- Born: 23 March 2004 (age 22) Novosibirsk, Russia
- Height: 5 ft 9 in (175 cm)
- Weight: 148 lb (67 kg; 10 st 8 lb)
- Position: Goaltender
- Catches: Right
- ZhHL team: Biryusa Krasnoyarsk
- National team: Russia
- Playing career: 2019–present

= Darya Gredzen =

Russian ice hockey player (born 2004)

Darya Aleksandrovna Gredzen (Дарья Александровна Гредзен; born 23 March 2004) is a Russian professional ice hockey goaltender for Biryusa Krasnoyarsk of the Zhenskaya Hockey League (ZhHL).

==Playing career==
Grezden joined Biryusa Krasnoyarsk of the ZhHL in 2019. During the 2023–24 season, she posted a 20–10–4 record during the regular season and helped Krasnoyarsk advance to the WHL Cup final for the first time in program history, finishing in second place.

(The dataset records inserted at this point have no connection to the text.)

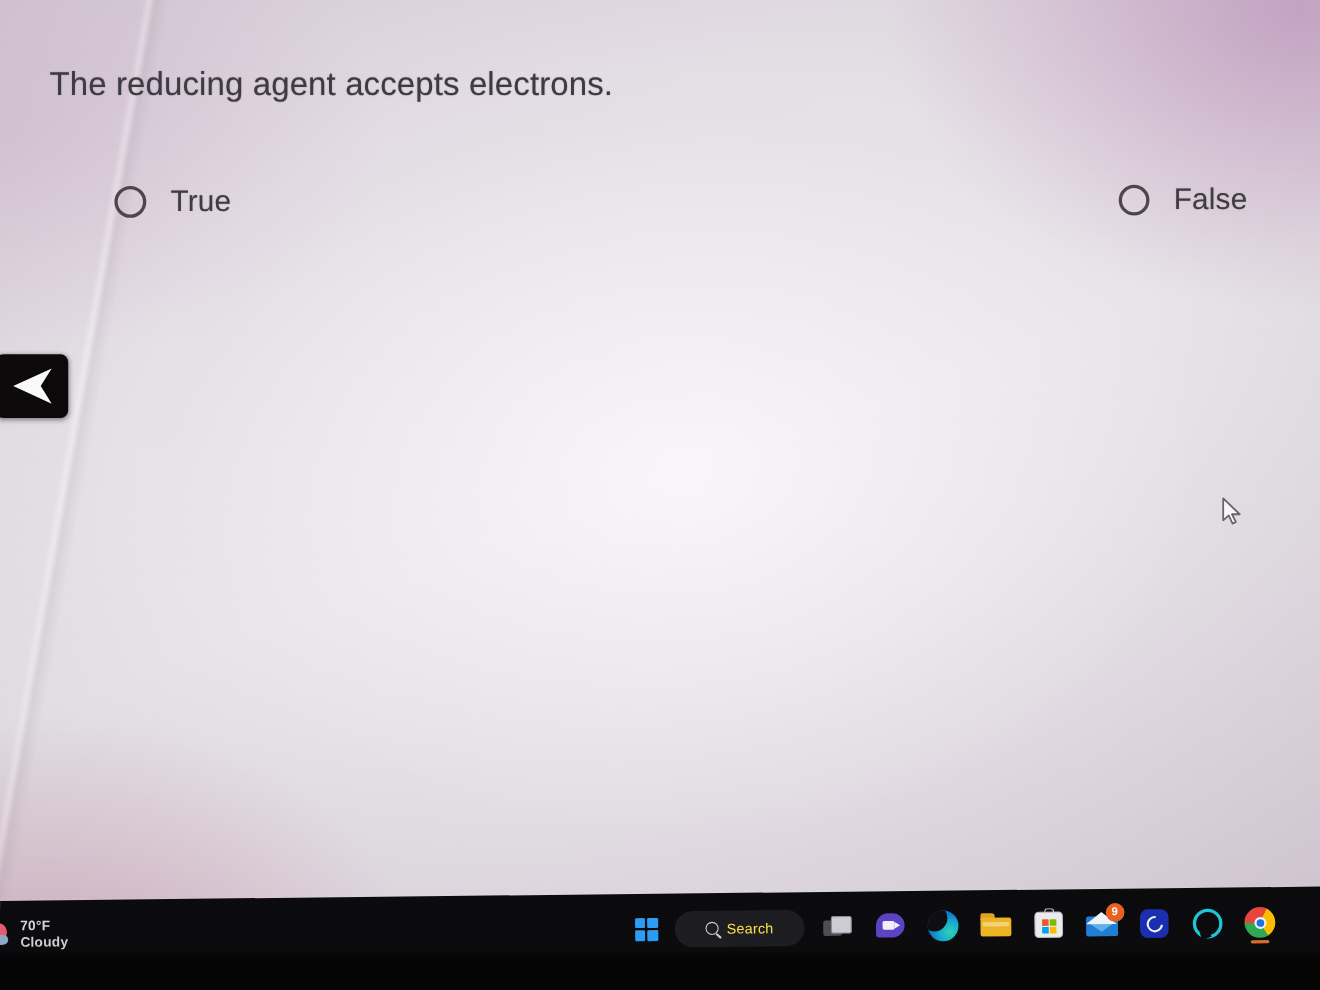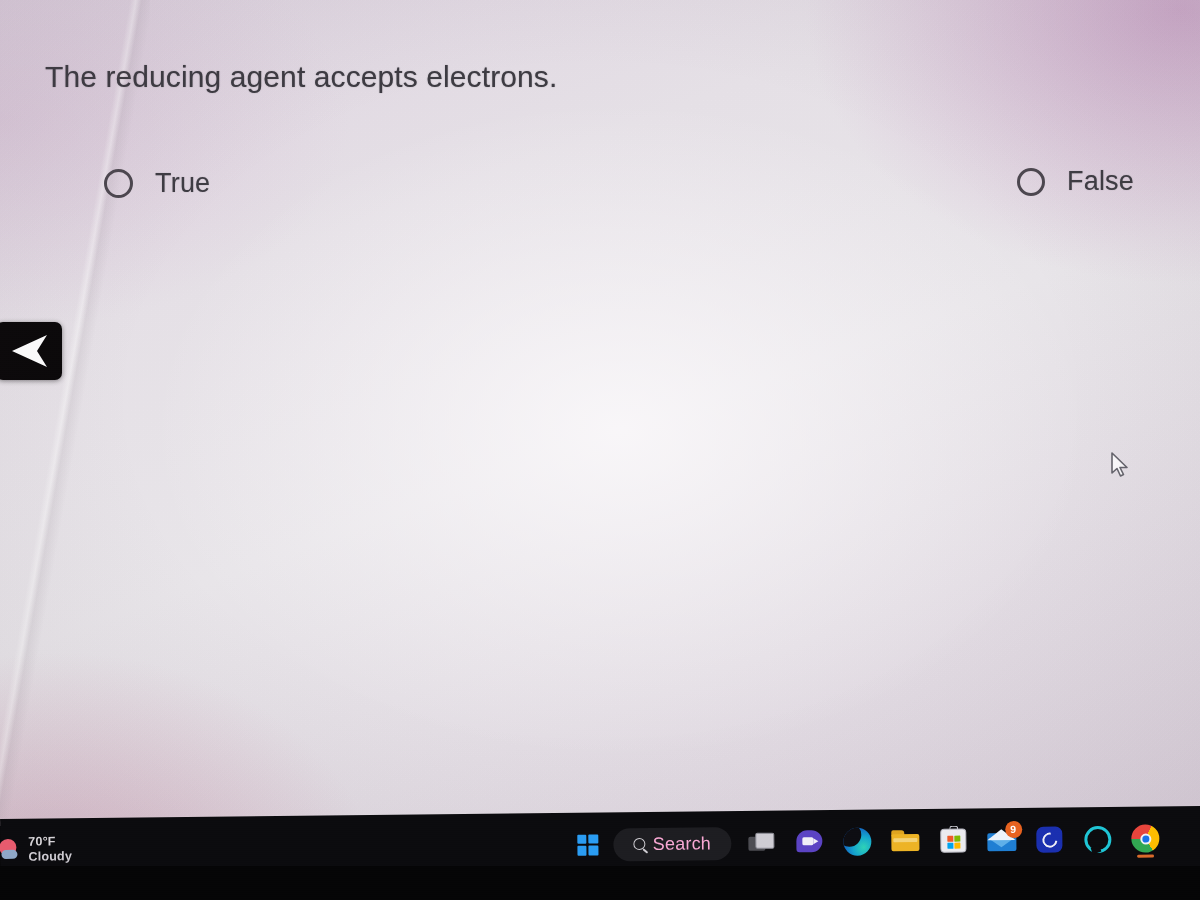--- a/index.html
+++ b/index.html
@@ -163,7 +163,6 @@
     display: flex;
     align-items: center;
     gap: 7px;
-    padding-left: 10px;
   }
   .weather-icon {
     position: relative;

Following the season she was named Russia's Best Player. During the 2024–25 season, she posted a 26–12–2 record during the regular season, along with a 1.89 goals against average (GAA) and 93.9 save percentage. Following the season she was named the ZhHL Goaltender of the Year.

On 17 June 2026, Gredzen was drafted in the fourth round, 57th overall, by the Minnesota Frost in the 2026 PWHL Draft.

==International play==
Grezden represented Russia at the 2022 Winter Olympics. On 5 February 2022, she made her Olympic debut in a game against the United States. At 17 years old, she became the youngest Russian goaltender to compete at the Olympics, surpassing the previous record held by Vladislav Tretiak.